- _EXERCISE_: Your answer should hold all lines of the entries that include the word "start".

Dataset entries

*****

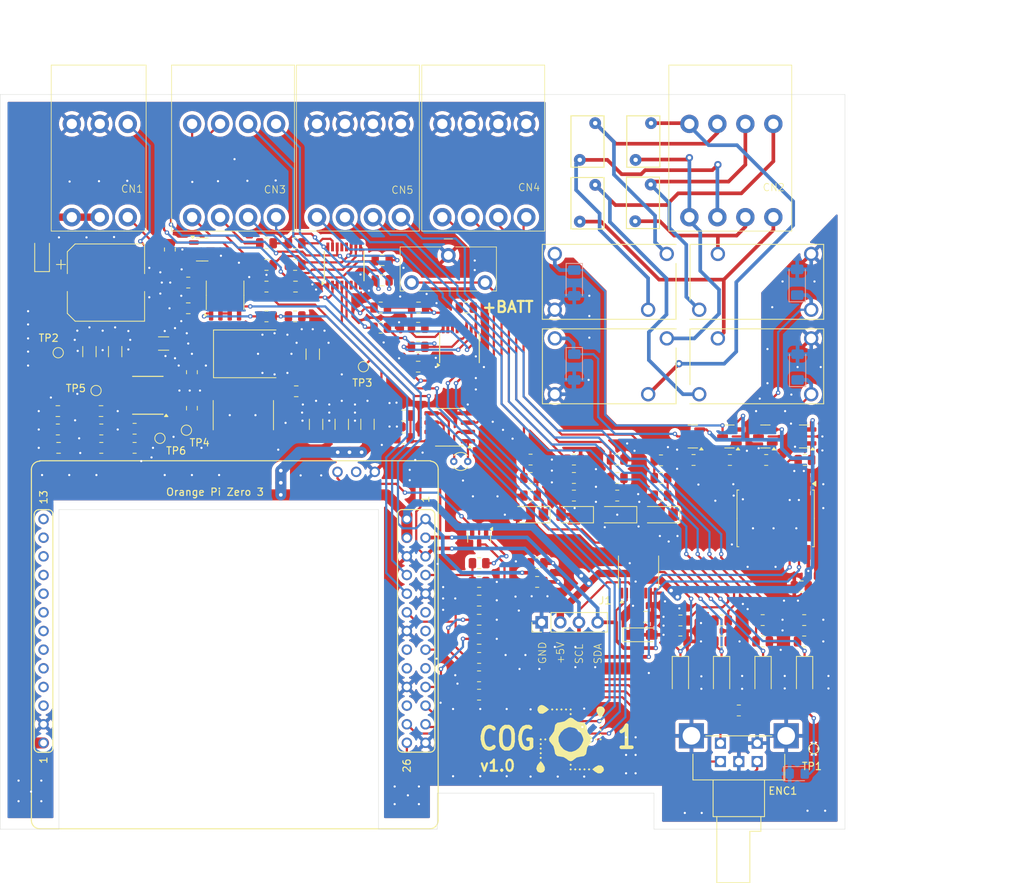
<source format=kicad_pcb>
(kicad_pcb
	(version 20240108)
	(generator "pcbnew")
	(generator_version "8.0")
	(general
		(thickness 1.6)
		(legacy_teardrops no)
	)
	(paper "A4")
	(title_block
		(title "cog 1 motherboard")
		(date "2024-08-12")
		(rev "1.0")
	)
	(layers
		(0 "F.Cu" signal)
		(31 "B.Cu" signal)
		(32 "B.Adhes" user "B.Adhesive")
		(33 "F.Adhes" user "F.Adhesive")
		(34 "B.Paste" user)
		(35 "F.Paste" user)
		(36 "B.SilkS" user "B.Silkscreen")
		(37 "F.SilkS" user "F.Silkscreen")
		(38 "B.Mask" user)
		(39 "F.Mask" user)
		(40 "Dwgs.User" user "User.Drawings")
		(41 "Cmts.User" user "User.Comments")
		(42 "Eco1.User" user "User.Eco1")
		(43 "Eco2.User" user "User.Eco2")
		(44 "Edge.Cuts" user)
		(45 "Margin" user)
		(46 "B.CrtYd" user "B.Courtyard")
		(47 "F.CrtYd" user "F.Courtyard")
		(48 "B.Fab" user)
		(49 "F.Fab" user)
		(50 "User.1" user)
		(51 "User.2" user)
		(52 "User.3" user)
		(53 "User.4" user)
		(54 "User.5" user)
		(55 "User.6" user)
		(56 "User.7" user)
		(57 "User.8" user)
		(58 "User.9" user)
	)
	(setup
		(stackup
			(layer "F.SilkS"
				(type "Top Silk Screen")
			)
			(layer "F.Paste"
				(type "Top Solder Paste")
			)
			(layer "F.Mask"
				(type "Top Solder Mask")
				(thickness 0.01)
			)
			(layer "F.Cu"
				(type "copper")
				(thickness 0.035)
			)
			(layer "dielectric 1"
				(type "core")
				(thickness 1.51)
				(material "FR4")
				(epsilon_r 4.5)
				(loss_tangent 0.02)
			)
			(layer "B.Cu"
				(type "copper")
				(thickness 0.035)
			)
			(layer "B.Mask"
				(type "Bottom Solder Mask")
				(thickness 0.01)
			)
			(layer "B.Paste"
				(type "Bottom Solder Paste")
			)
			(layer "B.SilkS"
				(type "Bottom Silk Screen")
			)
			(copper_finish "HAL SnPb")
			(dielectric_constraints no)
		)
		(pad_to_mask_clearance 0)
		(allow_soldermask_bridges_in_footprints no)
		(pcbplotparams
			(layerselection 0x00010fc_ffffffff)
			(plot_on_all_layers_selection 0x0000000_00000000)
			(disableapertmacros no)
			(usegerberextensions no)
			(usegerberattributes yes)
			(usegerberadvancedattributes yes)
			(creategerberjobfile yes)
			(dashed_line_dash_ratio 12.000000)
			(dashed_line_gap_ratio 3.000000)
			(svgprecision 4)
			(plotframeref no)
			(viasonmask no)
			(mode 1)
			(useauxorigin no)
			(hpglpennumber 1)
			(hpglpenspeed 20)
			(hpglpendiameter 15.000000)
			(pdf_front_fp_property_popups yes)
			(pdf_back_fp_property_popups yes)
			(dxfpolygonmode yes)
			(dxfimperialunits yes)
			(dxfusepcbnewfont yes)
			(psnegative no)
			(psa4output no)
			(plotreference yes)
			(plotvalue yes)
			(plotfptext yes)
			(plotinvisibletext no)
			(sketchpadsonfab no)
			(subtractmaskfromsilk no)
			(outputformat 1)
			(mirror no)
			(drillshape 0)
			(scaleselection 1)
			(outputdirectory "gerber/")
		)
	)
	(net 0 "")
	(net 1 "GND")
	(net 2 "SDA")
	(net 3 "SCL")
	(net 4 "+3.3V")
	(net 5 "unconnected-(U$1-Pad11)")
	(net 6 "unconnected-(U$1-Pad13)")
	(net 7 "unconnected-(U$1-Pad52)")
	(net 8 "unconnected-(U$1-Pad16)")
	(net 9 "unconnected-(U$1-Pad39)")
	(net 10 "unconnected-(U$1-Pad38)")
	(net 11 "unconnected-(U$1-Pad40)")
	(net 12 "unconnected-(U$1-Pad37)")
	(net 13 "unconnected-(U$1-Pad36)")
	(net 14 "unconnected-(U$1-Pad41)")
	(net 15 "unconnected-(U$1-Pad33)")
	(net 16 "unconnected-(U$1-Pad17)")
	(net 17 "unconnected-(U$1-Pad42)")
	(net 18 "unconnected-(U$1-Pad18)")
	(net 19 "unconnected-(U$1-Pad34)")
	(net 20 "unconnected-(U$1-Pad22)")
	(net 21 "unconnected-(U$1-Pad43)")
	(net 22 "unconnected-(U$1-Pad35)")
	(net 23 "HEARTBEAT")
	(net 24 "DEBUG_TX")
	(net 25 "unconnected-(U3-~{INT}-Pad13)")
	(net 26 "unconnected-(U3-P6-Pad11)")
	(net 27 "unconnected-(U3-P7-Pad12)")
	(net 28 "+5V")
	(net 29 "ENC_SW")
	(net 30 "ENC_B")
	(net 31 "ENC_A")
	(net 32 "Net-(LED1-A)")
	(net 33 "Net-(ENC1-CH_B)")
	(net 34 "Net-(ENC1-SW+)")
	(net 35 "Net-(ENC1-CH_A)")
	(net 36 "Net-(D1-K)")
	(net 37 "Net-(U5-EN)")
	(net 38 "Net-(U5-BST)")
	(net 39 "Net-(U5-FB)")
	(net 40 "Net-(U5-FSW)")
	(net 41 "Net-(U5-SS)")
	(net 42 "Net-(C17-Pad2)")
	(net 43 "Net-(U5-COMP)")
	(net 44 "Net-(D3-K)")
	(net 45 "DO1")
	(net 46 "DO1_COM")
	(net 47 "+VIN")
	(net 48 "Net-(D4-K)")
	(net 49 "ANV4")
	(net 50 "ANV3")
	(net 51 "ANV1")
	(net 52 "ANV2")
	(net 53 "Net-(D5-K)")
	(net 54 "Net-(D6-K)")
	(net 55 "Net-(D7-K)")
	(net 56 "ANA2")
	(net 57 "ANA1")
	(net 58 "ANA4")
	(net 59 "ANA3")
	(net 60 "DIN2")
	(net 61 "DIN1")
	(net 62 "DIN4")
	(net 63 "DIN3")
	(net 64 "Net-(D8-K)")
	(net 65 "Net-(D9-K)")
	(net 66 "Net-(D10-K)")
	(net 67 "DO2")
	(net 68 "DO4_COM")
	(net 69 "DO2_COM")
	(net 70 "DO3_COM")
	(net 71 "DO4")
	(net 72 "DO3")
	(net 73 "Net-(D11-K)")
	(net 74 "Net-(BATT1-+)")
	(net 75 "UART5_RX")
	(net 76 "Net-(U10-RO)")
	(net 77 "UART5_TX")
	(net 78 "485-B")
	(net 79 "485-A")
	(net 80 "DI3_INT")
	(net 81 "DI2_INT")
	(net 82 "DI1_INT")
	(net 83 "DI4_INT")
	(net 84 "Net-(U1-VDD)")
	(net 85 "Net-(U1-OSCI)")
	(net 86 "Net-(U1-OSCO)")
	(net 87 "unconnected-(U12-~{INT}-Pad6)")
	(net 88 "unconnected-(U12-VREF-Pad1)")
	(net 89 "unconnected-(U1-~{INT1}{slash}CLKOUT-Pad7)")
	(net 90 "Net-(C19-Pad1)")
	(net 91 "Net-(Q5-B)")
	(net 92 "Net-(Q5-C)")
	(net 93 "unconnected-(U2-NC-Pad7)")
	(net 94 "unconnected-(U2-SUB2-Pad12)")
	(net 95 "unconnected-(U2-NC-Pad6)")
	(net 96 "unconnected-(U2-SUB1-Pad13)")
	(net 97 "Net-(U4-SENSE1)")
	(net 98 "unconnected-(U4-NC-Pad6)")
	(net 99 "Net-(U4-SENSE2)")
	(net 100 "unconnected-(U4-SUB2-Pad12)")
	(net 101 "unconnected-(U4-SUB1-Pad13)")
	(net 102 "unconnected-(U4-EN-Pad3)")
	(net 103 "unconnected-(U4-NC-Pad7)")
	(net 104 "DIN3B")
	(net 105 "DIN1B")
	(net 106 "DIN4B")
	(net 107 "DIN2B")
	(net 108 "Net-(U2-SENSE1)")
	(net 109 "Net-(U2-SENSE2)")
	(net 110 "Net-(D2-K)")
	(net 111 "Net-(Q1-B)")
	(net 112 "Net-(U3-P0)")
	(net 113 "Net-(D13-K)")
	(net 114 "Net-(Q2-B)")
	(net 115 "Net-(U3-P1)")
	(net 116 "Net-(D14-K)")
	(net 117 "Net-(Q3-B)")
	(net 118 "Net-(U3-P2)")
	(net 119 "unconnected-(U3-P4-Pad9)")
	(net 120 "Net-(U3-P3)")
	(net 121 "unconnected-(U3-P5-Pad10)")
	(net 122 "Net-(D15-K)")
	(net 123 "Net-(Q4-B)")
	(net 124 "Net-(U2-IN1)")
	(net 125 "Net-(U2-IN2)")
	(net 126 "Net-(U4-IN1)")
	(net 127 "Net-(U4-IN2)")
	(footprint "Resistor_SMD:R_0805_2012Metric" (layer "F.Cu") (at 151.9 80.75 180))
	(footprint "Resistor_SMD:R_0805_2012Metric" (layer "F.Cu") (at 195.55 130.25 180))
	(footprint "Resistor_SMD:R_0805_2012Metric" (layer "F.Cu") (at 193.2 118 180))
	(footprint "Resistor_SMD:R_0805_2012Metric" (layer "F.Cu") (at 131.25 76.6 180))
	(footprint "DMUtils:PR5-5V-200-1A" (layer "F.Cu") (at 205.4 79.6 180))
	(footprint "DMUtils:OPI-ZERO-3" (layer "F.Cu") (at 152.9 134.67 90))
	(footprint "Capacitor_SMD:C_0805_2012Metric" (layer "F.Cu") (at 151.9 83.45))
	(footprint "Resistor_SMD:R_0805_2012Metric" (layer "F.Cu") (at 168.1 110.2 180))
	(footprint "Diode_SMD:D_MiniMELF" (layer "F.Cu") (at 167.2 103.6 180))
	(footprint "Diode_SMD:D_MiniMELF" (layer "F.Cu") (at 187.6 125.55 -90))
	(footprint "Package_TO_SOT_SMD:SOT-23" (layer "F.Cu") (at 199.1625 92.95 180))
	(footprint "Capacitor_SMD:C_0805_2012Metric" (layer "F.Cu") (at 160.2 117.9))
	(footprint "DMUtils:Bourns_SRN8040TA" (layer "F.Cu") (at 128.1 90.05 -90))
	(footprint "Diode_SMD:D_SOD-123F" (layer "F.Cu") (at 100.7 68.3 90))
	(footprint "Diode_SMD:D_MiniMELF" (layer "F.Cu") (at 179 103.6 180))
	(footprint "Resistor_SMD:R_0805_2012Metric" (layer "F.Cu") (at 151.9 78.15))
	(footprint "Capacitor_SMD:C_0805_2012Metric" (layer "F.Cu") (at 204.05 113.35 180))
	(footprint "Resistor_SMD:R_0805_2012Metric" (layer "F.Cu") (at 184.95 101 180))
	(footprint "Capacitor_SMD:C_1206_3216Metric_Pad1.33x1.80mm_HandSolder" (layer "F.Cu") (at 117.25 80.3))
	(footprint "Capacitor_SMD:C_0805_2012Metric" (layer "F.Cu") (at 160.2 120.5))
	(footprint "Resistor_SMD:R_0805_2012Metric" (layer "F.Cu") (at 121.1 84.2 90))
	(footprint "Capacitor_SMD:C_1206_3216Metric_Pad1.33x1.80mm_HandSolder" (layer "F.Cu") (at 110.65 81.4 90))
	(footprint "DMUtils:VL0831510000G" (layer "F.Cu") (at 121.13 63.1))
	(footprint "Resistor_SMD:R_0805_2012Metric" (layer "F.Cu") (at 198.8 117.95 180))
	(footprint "Resistor_SMD:R_0805_2012Metric" (layer "F.Cu") (at 167.2 98.6))
	(footprint "DMUtils:PR5-5V-200-1A" (layer "F.Cu") (at 205.4 68.1 180))
	(footprint "DMUtils:BOURNS_PEC_HORZ_20" (layer "F.Cu") (at 195.55 137.2))
	(footprint "Diode_SMD:D_MiniMELF" (layer "F.Cu") (at 184.85 103.6 180))
	(footprint "Varistor:RV_Disc_D7mm_W4.5mm_P5mm" (layer "F.Cu") (at 183.55 58.65 -90))
	(footprint "Resistor_SMD:R_0805_2012Metric" (layer "F.Cu") (at 160.2 123.1 180))
	(footprint "Capacitor_SMD:CP_Elec_10x12.6" (layer "F.Cu") (at 109.4 72))
	(footprint "Capacitor_SMD:C_1206_3216Metric_Pad1.33x1.80mm_HandSolder" (layer "F.Cu") (at 107.15 81.4 90))
	(footprint "Resistor_SMD:R_0805_2012Metric" (layer "F.Cu") (at 113.3 91.9 180))
	(footprint "Capacitor_SMD:C_0805_2012Metric" (layer "F.Cu") (at 147 68.95 180))
	(footprint "Diode_SMD:D_MiniMELF"
		(layer "F.Cu")
		(uuid "3ef93b12-5767-4767-b418-fb30284656bf")
		(at 204.5 125.55 -90)
		(descr "Diode Mini-MELF (SOD-80)")
		(tags "Diode Mini-MELF (SOD-80)")
		(property "Reference" "D4"
			(at 0 -2 90)
			(layer "F.SilkS")
			(hide yes)
			(uuid "7eb2f9e2-333a-4ecb-9a2b-edb0ec32abaa")
			(effects
				(font
					(size 1 1)
					(thickness 0.15)
				)
			)
		)
		(property "Value" "ZMM3.0"
			(at 0 1.9 -90)
			(layer "F.Fab")
			(uuid "99d3fdf1-576b-4e4f-ac4f-3c4d00ef5ac8")
			(effects
				(font
					(size 1 1)
					(thickness 0.15)
				)
			)
		)
		(property "Footprint" "Diode_SMD:D_MiniMELF"
			(at 0 0 -90)
			(unlocked yes)
			(layer "F.Fab")
			(hide yes)
			(uuid "d7d5cdf8-eee1-4d9b-a7be-87e55d187d5d")
			(effects
				(font
					(size 1.27 1.27)
					(thickness 0.15)
				)
			)
		)
		(property "Datasheet" "https://diotec.com/tl_files/diotec/files/pdf/datasheets/zmm1.pdf"
			(at 0 0 -90)
			(unlocked yes)
			(layer "F.Fab")
			(hide yes)
			(uuid "37ddab14-eaf1-4d32-8231-64fedb67f754")
			(effects
				(font
					(size 1.27 1.27)
					(thickness 0.15)
				)
			)
		)
		(property "Description" "500mW Zener Diode, MiniMELF"
			(at 0 0 -90)
			(unlocked yes)
			(layer "F.Fab")
			(hide yes)
			(uuid "767a0a8c-7577-4992-aa92-d9be6a6d6d1e")
			(effects
				(font
					(size 1.27 1.27)
					(thickness 0.15)
				)
			)
		)
		(property ki_fp_filters "D*MiniMELF*")
		(path "/9e0b0daf-b8ee-4dcd-9354-8b53460778b0/640c8bea-9d11-49d1-ae61-acce3baf52d6")
		(sheetname "Analog inputs")
		(sheetfile "analog_inputs.kicad_sch")
		(attr smd)
		(fp_line
			(start -2.66 1.11)
			(end 1.75 1.11)
			(stroke
				(width 0.12)
				(type solid)
			)
			(layer "F.SilkS")
			(uuid "8b3977a8-8bdf-4146-8401-179f3471d0d9")
		)
		(fp_line
			(start -2.66 -1.11)
			(end -2.66 1.11)
			(stroke
				(width 0.12)
				(type solid)
			)
			(layer "F.SilkS")
			(uuid "acadb9c5-6840-4c93-9d0b-971433eda0fc")
		)
		(fp_line
			(start 1.75 -1.11)
			(end -2.66 -1.11)
			(stroke
				(width 0.12)
				(type solid)
			)
			(layer "F.SilkS")
			(uuid "5b6b8d44-9515-4e75-806b-3951bbdf93f9")
		)
		(fp_line
			(start -2.65 1.1)
			(end -2.65 -1.1)
			(stroke
				(width 0.05)
				(type solid)
			)
			(layer "F.CrtYd")
			(uuid "716c7708-59a1-4d6f-83b3-078f9031832c")
		)
		(fp_line
			(start 2.65 1.1)
			(end -2.65 1.1)
			(stroke
				(width 0.05)
				(type solid)
			)
			(layer "F.CrtYd")
			(uuid "1f8ddc76-b72e-417d-b05a-a96446832ce8")
		)
		(fp_line
			(start -2.65 -1.1)
			(end 2.65 -1.1)
			(stroke
				(width 0.05)
				(type solid)
			)
			(layer "F.CrtYd")
			(uuid "be57dce8-1668-4d8e-a7b3-d45330d11d30")
		)
		(fp_line
			(start 2.65 -1.1)
			(end 2.65 1.1)
			(stroke
				(width 0.05)
				(type solid)
			)
			(layer "F.CrtYd")
			(uuid "48829396-d7ae-40d6-9306-87e6c9215de8")
		)
		(fp_line
			(start -1.65 0.8)
			(end -1.65 -0.8)
			(stroke
				(width 0.1)
				(type solid)
			)
			(layer "F.Fab")
			(uuid "e2d60544-e0aa-431f-8961-2ba405e3a03d")
		)
		(fp_line
			(start 1.65 0.8)
			(end -1.65 0.8)
			(stroke
				(width 0.1)
				(type solid)
			)
			(layer "F.Fab")
			(uuid "1924f55f-7926-4102-b43f-423f30fdd3e0")
		)
		(fp_line
			(start 0.25 0.4)
			(end -0.35 0)
			(stroke
				(width 0.1)
				(type solid)
			)
			(layer "F.Fab")
			(uuid "9cb53f6f-e
... [1358875 chars truncated]
</source>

*****

- _PROBLEM SOLUTION_:
			(start -2.66 1.11)
			(start -2.66 -1.11)
			(start 1.75 -1.11)
			(start -2.65 1.1)
			(start 2.65 1.1)
			(start -2.65 -1.1)
			(start 2.65 -1.1)
			(start -1.65 0.8)
			(start 1.65 0.8)
			(start 0.25 0.4)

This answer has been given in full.